O senador Flávio Bolsonaro (PL-RJ) reforçou, nesta quinta-feira (15), sua intenção de concorrer à Presidência da República, assegurando que não exercerá pressão por apoio de seus aliados. A manifestação ocorreu após o parlamentar visitar o ex-presidente Jair Bolsonaro na sede da Polícia Federal, em Brasília, ocasião em que também buscou reduzir a relevância de interações recentes da ex-primeira-dama, Michelle Bolsonaro, com o governador paulista Tarcísio de Freitas (Republicanos).
Questionado sobre a postura de seus aliados políticos, o senador destacou que pretende respeitar o ritmo individual de cada figura pública no processo eleitoral.
“Eu não vou ficar cobrando qual o tempo de cada um. Se eles têm que estar mais efusivamente ou menos efusivamente na campanha. As pessoas têm o tempo delas, e eu não vou ficar cobrando ninguém”, pontuou.

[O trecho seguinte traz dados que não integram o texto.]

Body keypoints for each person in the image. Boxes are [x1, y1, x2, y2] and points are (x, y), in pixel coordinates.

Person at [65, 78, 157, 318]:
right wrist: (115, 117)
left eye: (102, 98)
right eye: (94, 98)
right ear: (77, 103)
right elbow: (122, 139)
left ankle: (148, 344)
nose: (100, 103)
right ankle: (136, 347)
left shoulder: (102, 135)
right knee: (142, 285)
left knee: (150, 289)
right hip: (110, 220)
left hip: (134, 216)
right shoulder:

O cenário de incerteza surgiu após Michelle Bolsonaro interagir positivamente com uma postagem de Cristiane Freitas, esposa de Tarcísio, que apresentava o governador de São Paulo como um possível gestor para o país. Sobre o ocorrido, Flávio esclareceu que ainda não discutiu o tema com a madrasta.
“Eu não falei com ela nos últimos 2 dias. Depois que saiu essa coisa, depois de que ela curtiu o comentário lá da Cris, da primeira-dama de São Paulo. Eu não conversei com ela ainda, né?”, explicou o congressista.
Mesmo diante das especulações, o parlamentar fluminense enfatizou que sua postulação ao Executivo federal é definitiva e conta com o aval direto do pai.
“Tem uma situação concreta que está colocada: sou o pré-candidato indicado pelo presidente Bolsonaro. E não vai ter outra possibilidade. A minha pré-candidatura é uma coisa que não tem volta”, reiterou.
Ao finalizar, o senador afastou qualquer hipótese de fragmentação no espectro conservador, projetando o foco da disputa para o campo ideológico oposto.
“Não tem racha nenhum. Nosso adversário não está dentro da direita. Nosso adversário está na esquerda, está nesse atual governo”, concluiu.